:: Exercise details ::
Set down, exactly as they stand, the lines from the one containing "[281, 412, 319, 443]" through the last line of the records below, leaving every picture out.

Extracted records
╔══
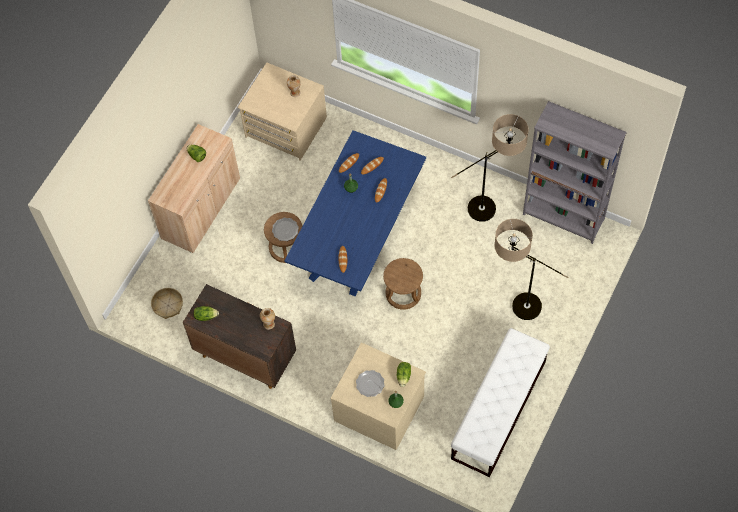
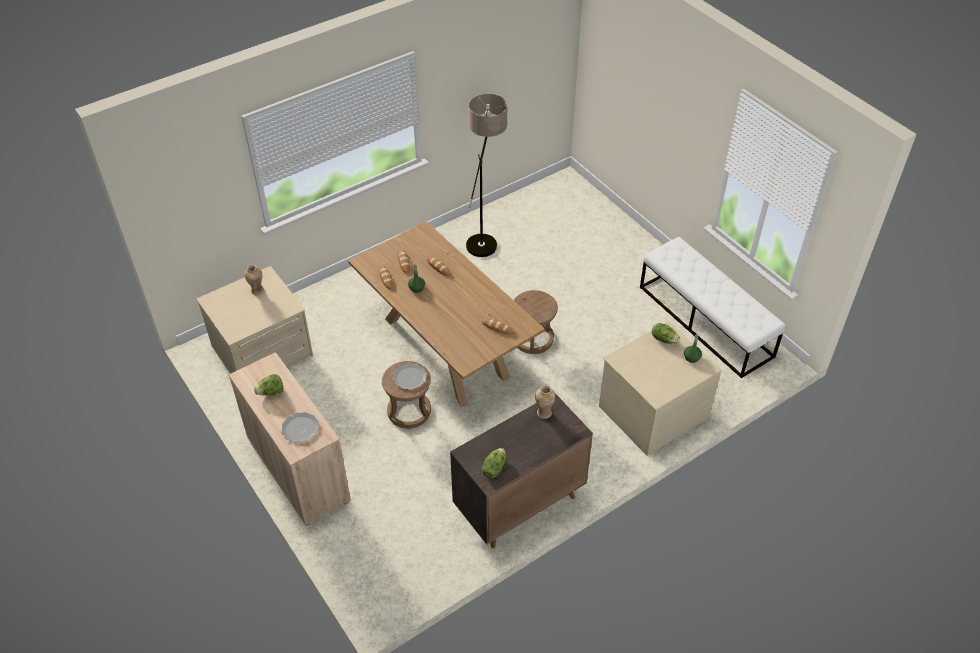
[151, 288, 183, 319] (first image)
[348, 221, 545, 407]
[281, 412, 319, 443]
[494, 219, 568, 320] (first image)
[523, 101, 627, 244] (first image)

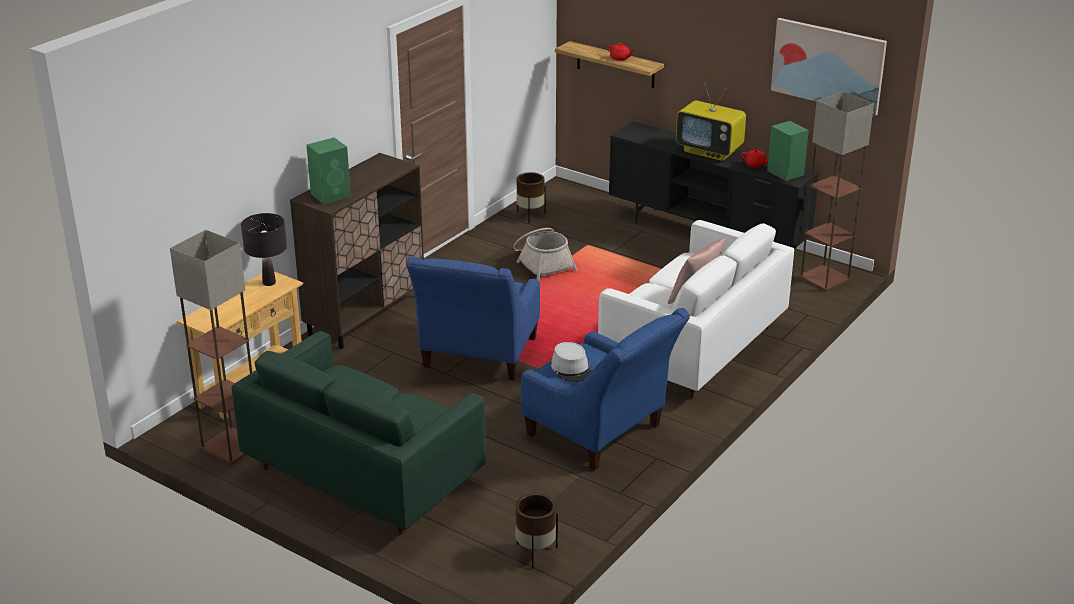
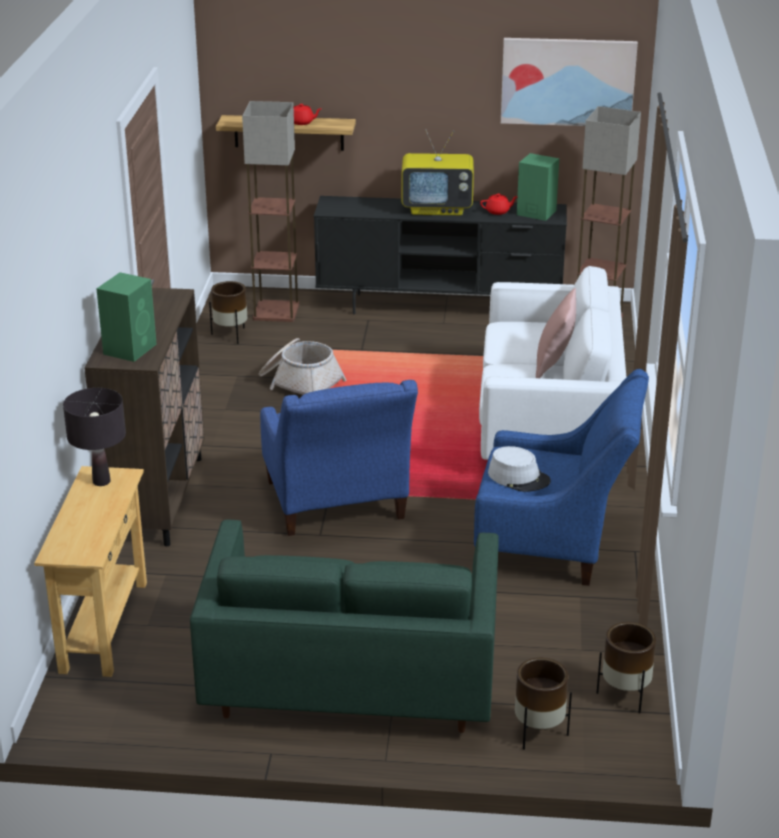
[242, 101, 299, 322]
[515, 658, 572, 750]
╚══
:: Worked solution ::
[281, 412, 319, 443]
[494, 219, 568, 320] (first image)
[523, 101, 627, 244] (first image)

[242, 101, 299, 322]
[515, 658, 572, 750]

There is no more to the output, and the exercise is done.